Taking the line with "M819,270L879,404L913,421L1065,766" as the first and the line with "<!-- margin -->" as the last, set down exactly every line in that range from the entries below, and no more.

[[ DATASET CONTENT, beginning ]]

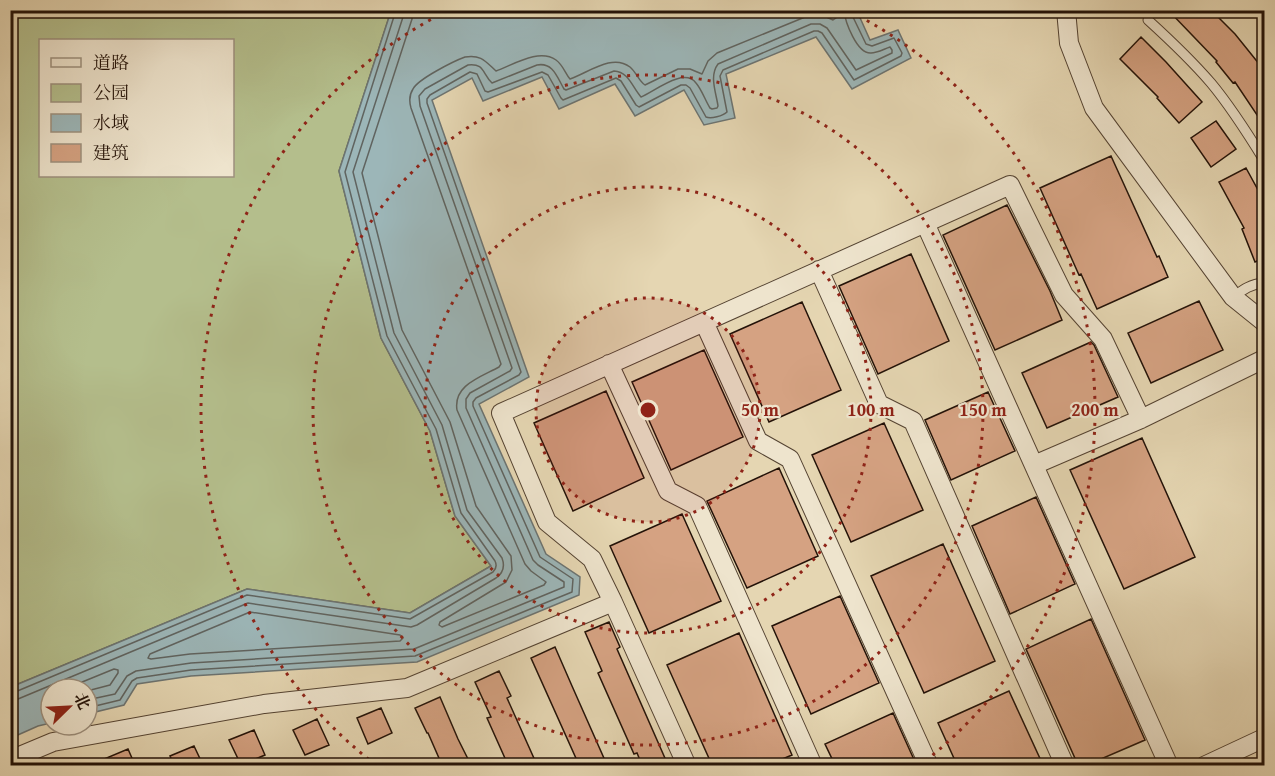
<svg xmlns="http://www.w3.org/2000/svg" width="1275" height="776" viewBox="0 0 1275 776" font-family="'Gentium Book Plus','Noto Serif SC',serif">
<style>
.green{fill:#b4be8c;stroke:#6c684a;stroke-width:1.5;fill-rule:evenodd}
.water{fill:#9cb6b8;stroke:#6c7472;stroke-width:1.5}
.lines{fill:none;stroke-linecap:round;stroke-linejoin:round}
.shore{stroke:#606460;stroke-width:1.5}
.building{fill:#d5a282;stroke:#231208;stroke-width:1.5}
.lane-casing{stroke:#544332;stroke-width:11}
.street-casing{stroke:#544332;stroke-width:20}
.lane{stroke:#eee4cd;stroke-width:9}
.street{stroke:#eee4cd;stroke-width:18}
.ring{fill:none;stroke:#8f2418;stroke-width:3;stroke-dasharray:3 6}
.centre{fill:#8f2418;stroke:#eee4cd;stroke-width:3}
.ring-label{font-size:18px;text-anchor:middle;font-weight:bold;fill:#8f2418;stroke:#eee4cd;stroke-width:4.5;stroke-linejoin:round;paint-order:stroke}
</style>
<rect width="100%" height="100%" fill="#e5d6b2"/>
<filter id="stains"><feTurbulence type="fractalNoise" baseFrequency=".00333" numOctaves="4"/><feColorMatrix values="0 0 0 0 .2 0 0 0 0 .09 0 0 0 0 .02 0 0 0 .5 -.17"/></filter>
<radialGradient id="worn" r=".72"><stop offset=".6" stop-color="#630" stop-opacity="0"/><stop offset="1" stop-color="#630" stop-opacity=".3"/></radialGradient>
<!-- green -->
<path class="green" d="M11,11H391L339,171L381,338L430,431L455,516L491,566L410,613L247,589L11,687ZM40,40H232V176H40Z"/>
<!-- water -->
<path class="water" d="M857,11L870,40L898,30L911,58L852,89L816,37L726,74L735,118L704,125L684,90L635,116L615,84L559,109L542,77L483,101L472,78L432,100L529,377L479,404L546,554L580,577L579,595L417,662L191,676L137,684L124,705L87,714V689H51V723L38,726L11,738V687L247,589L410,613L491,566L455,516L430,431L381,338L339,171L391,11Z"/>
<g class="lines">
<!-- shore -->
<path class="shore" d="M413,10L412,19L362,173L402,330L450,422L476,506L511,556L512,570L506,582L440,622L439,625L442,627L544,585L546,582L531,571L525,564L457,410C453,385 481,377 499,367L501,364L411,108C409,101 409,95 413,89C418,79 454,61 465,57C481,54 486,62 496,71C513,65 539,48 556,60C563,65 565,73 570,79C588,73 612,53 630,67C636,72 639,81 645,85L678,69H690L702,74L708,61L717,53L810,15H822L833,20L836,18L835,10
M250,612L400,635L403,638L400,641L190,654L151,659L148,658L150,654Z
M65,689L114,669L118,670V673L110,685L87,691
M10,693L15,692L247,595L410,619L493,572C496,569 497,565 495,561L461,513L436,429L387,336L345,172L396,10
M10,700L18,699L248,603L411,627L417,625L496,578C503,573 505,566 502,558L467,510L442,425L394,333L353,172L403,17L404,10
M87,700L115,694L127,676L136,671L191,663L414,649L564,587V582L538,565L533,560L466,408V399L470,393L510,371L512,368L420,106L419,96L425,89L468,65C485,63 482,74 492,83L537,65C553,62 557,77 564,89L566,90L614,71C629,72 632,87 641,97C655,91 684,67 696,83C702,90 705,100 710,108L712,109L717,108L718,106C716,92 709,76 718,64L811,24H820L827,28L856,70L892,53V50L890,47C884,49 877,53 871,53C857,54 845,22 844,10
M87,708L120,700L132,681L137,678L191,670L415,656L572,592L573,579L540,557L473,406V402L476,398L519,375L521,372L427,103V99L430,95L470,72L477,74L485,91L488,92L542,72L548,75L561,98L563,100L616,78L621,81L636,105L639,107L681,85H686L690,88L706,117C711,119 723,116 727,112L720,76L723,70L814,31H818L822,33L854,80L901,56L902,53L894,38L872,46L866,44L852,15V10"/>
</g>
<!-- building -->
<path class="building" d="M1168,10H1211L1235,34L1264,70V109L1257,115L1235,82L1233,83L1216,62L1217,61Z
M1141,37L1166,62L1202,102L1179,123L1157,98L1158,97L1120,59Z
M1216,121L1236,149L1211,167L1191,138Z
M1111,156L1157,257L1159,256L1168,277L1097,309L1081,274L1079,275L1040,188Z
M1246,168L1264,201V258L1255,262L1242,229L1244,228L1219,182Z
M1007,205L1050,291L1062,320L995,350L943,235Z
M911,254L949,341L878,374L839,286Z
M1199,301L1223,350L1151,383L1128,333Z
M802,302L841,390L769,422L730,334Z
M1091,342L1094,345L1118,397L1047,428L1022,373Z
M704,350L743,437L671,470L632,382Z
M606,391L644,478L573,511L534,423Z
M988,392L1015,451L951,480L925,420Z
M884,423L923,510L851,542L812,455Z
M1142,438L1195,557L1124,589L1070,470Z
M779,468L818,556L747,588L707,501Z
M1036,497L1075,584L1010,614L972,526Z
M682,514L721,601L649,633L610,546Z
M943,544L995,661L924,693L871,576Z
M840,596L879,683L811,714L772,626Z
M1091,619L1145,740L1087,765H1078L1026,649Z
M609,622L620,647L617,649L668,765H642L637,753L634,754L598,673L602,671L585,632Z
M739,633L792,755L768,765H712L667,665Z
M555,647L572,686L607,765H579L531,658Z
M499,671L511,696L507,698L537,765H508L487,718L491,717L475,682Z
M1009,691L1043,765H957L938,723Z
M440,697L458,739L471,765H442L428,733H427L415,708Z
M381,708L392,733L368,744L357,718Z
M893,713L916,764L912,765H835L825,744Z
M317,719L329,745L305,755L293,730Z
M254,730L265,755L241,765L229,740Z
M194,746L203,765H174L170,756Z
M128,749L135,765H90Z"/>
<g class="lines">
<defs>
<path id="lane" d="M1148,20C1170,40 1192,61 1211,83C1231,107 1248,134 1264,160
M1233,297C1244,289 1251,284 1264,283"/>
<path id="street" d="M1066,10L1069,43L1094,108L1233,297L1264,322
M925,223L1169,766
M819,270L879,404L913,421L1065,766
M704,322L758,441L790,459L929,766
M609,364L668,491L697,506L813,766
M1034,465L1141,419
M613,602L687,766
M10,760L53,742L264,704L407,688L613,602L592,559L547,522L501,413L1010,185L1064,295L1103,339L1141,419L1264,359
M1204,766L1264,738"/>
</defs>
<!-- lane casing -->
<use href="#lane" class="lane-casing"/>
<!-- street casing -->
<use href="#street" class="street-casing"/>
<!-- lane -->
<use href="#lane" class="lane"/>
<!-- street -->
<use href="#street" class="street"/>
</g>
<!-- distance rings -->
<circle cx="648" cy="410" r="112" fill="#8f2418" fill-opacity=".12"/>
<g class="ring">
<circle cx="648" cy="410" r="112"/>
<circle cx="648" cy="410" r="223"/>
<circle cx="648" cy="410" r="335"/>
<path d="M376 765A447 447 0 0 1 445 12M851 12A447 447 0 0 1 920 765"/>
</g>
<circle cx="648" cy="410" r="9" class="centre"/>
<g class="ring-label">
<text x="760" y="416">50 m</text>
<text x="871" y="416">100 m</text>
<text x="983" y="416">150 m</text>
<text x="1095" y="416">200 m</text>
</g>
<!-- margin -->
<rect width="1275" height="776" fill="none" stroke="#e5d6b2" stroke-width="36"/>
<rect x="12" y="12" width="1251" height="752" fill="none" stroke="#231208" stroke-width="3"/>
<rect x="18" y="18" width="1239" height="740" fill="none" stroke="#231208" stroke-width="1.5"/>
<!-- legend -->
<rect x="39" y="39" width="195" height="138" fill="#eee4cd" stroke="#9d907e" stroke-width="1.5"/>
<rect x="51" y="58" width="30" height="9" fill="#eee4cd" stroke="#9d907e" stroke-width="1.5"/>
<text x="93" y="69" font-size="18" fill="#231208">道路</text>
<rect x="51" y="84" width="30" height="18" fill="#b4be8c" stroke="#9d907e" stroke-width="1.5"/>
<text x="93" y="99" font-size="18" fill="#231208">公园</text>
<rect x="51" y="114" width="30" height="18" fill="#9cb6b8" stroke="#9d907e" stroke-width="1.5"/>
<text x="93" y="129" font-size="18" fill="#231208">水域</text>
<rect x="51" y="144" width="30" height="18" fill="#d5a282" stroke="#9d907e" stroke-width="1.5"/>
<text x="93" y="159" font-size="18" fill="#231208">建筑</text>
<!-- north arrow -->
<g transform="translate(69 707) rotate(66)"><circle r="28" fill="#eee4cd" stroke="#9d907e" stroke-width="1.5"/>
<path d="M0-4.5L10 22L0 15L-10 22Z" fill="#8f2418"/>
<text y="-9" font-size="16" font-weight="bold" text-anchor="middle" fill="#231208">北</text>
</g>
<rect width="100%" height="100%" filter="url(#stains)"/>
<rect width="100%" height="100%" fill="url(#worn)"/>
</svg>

[[ DATASET CONTENT, end ]]

_EXERCISE RESULT_:
M819,270L879,404L913,421L1065,766
M704,322L758,441L790,459L929,766
M609,364L668,491L697,506L813,766
M1034,465L1141,419
M613,602L687,766
M10,760L53,742L264,704L407,688L613,602L592,559L547,522L501,413L1010,185L1064,295L1103,339L1141,419L1264,359
M1204,766L1264,738"/>
</defs>
<!-- lane casing -->
<use href="#lane" class="lane-casing"/>
<!-- street casing -->
<use href="#street" class="street-casing"/>
<!-- lane -->
<use href="#lane" class="lane"/>
<!-- street -->
<use href="#street" class="street"/>
</g>
<!-- distance rings -->
<circle cx="648" cy="410" r="112" fill="#8f2418" fill-opacity=".12"/>
<g class="ring">
<circle cx="648" cy="410" r="112"/>
<circle cx="648" cy="410" r="223"/>
<circle cx="648" cy="410" r="335"/>
<path d="M376 765A447 447 0 0 1 445 12M851 12A447 447 0 0 1 920 765"/>
</g>
<circle cx="648" cy="410" r="9" class="centre"/>
<g class="ring-label">
<text x="760" y="416">50 m</text>
<text x="871" y="416">100 m</text>
<text x="983" y="416">150 m</text>
<text x="1095" y="416">200 m</text>
</g>
<!-- margin -->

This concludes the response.